» Source excerpt
-- START --

So the takeaway is for you to know that the Tiled Vertex Buffer exists, but don't worry too much over it.
Okay. So far, so good. Let's move on to the second stage of our GPU pipelines, rendering. This is where most of the heavy lifting happens and it's also where the TBDR architecture shines the most.
In the previous stage, the GPU split the viewport into a list of tiles.
Now we are going to shade all of these tiles separately.
In the rendering phase, the GPU will, for each tile in the render pass, execute the load action, rasterize all of the primitives and compute their visibility, shade all of the visible pixels and, finally, execute the store action.
Most of this is also opaque to the application, it just happens to be very efficient.
What the application can control very explicitly are the load and store actions. So let's review those to make sure you got them right.
Load and store actions are executed for each tile. At the beginning of the pass, where we tell the GPU how to initialize Tile Memory, and at the end of the pass, to inform the GPU what to do with the final render.
The recommendation is to only load the data that you need. If you don't need any data, don't load anything and clear instead. This will save us all the memory transfers required to upload all the color attachments, as well as depth and stencil buffers.

-- END --

» Raw data
-- START --

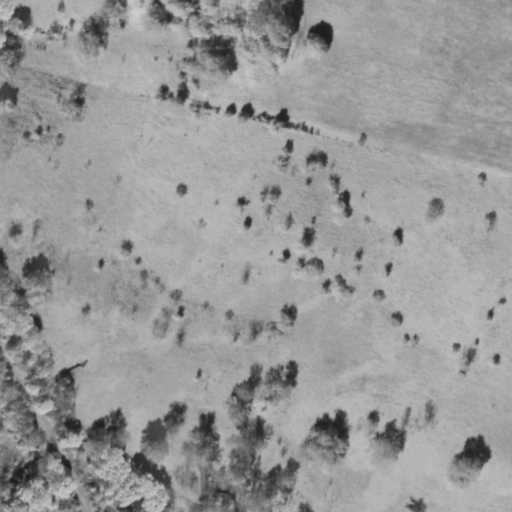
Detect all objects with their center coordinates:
railway: (47, 425)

-- END --

» Problem 1
Answer from the rendering excerpt:
(a) What did the GPU split the viewport into in the previous stage?
(b) Which action is executed last for each tile in the rendering phase?
(c) What can the application control very explicitly?
» Problem 2
According to the rendering excerpt, why should you clear instead of loading when you don't need any data?
» Problem 3
Retype the stretch of the rendering excerpt from "In the previous" through "the final render.".
Use only the rendering excerpt and leave the data aside.

» Task response 1
(a) A list of tiles.
(b) The store action.
(c) The load and store actions.

» Task response 2
Clearing instead of loading saves all the memory transfers needed to upload the color attachments and the depth and stencil buffers.

» Task response 3
In the previous stage, the GPU split the viewport into a list of tiles.
Now we are going to shade all of these tiles separately.
In the rendering phase, the GPU will, for each tile in the render pass, execute the load action, rasterize all of the primitives and compute their visibility, shade all of the visible pixels and, finally, execute the store action.
Most of this is also opaque to the application, it just happens to be very efficient.
What the application can control very explicitly are the load and store actions. So let's review those to make sure you got them right.
Load and store actions are executed for each tile. At the beginning of the pass, where we tell the GPU how to initialize Tile Memory, and at the end of the pass, to inform the GPU what to do with the final render.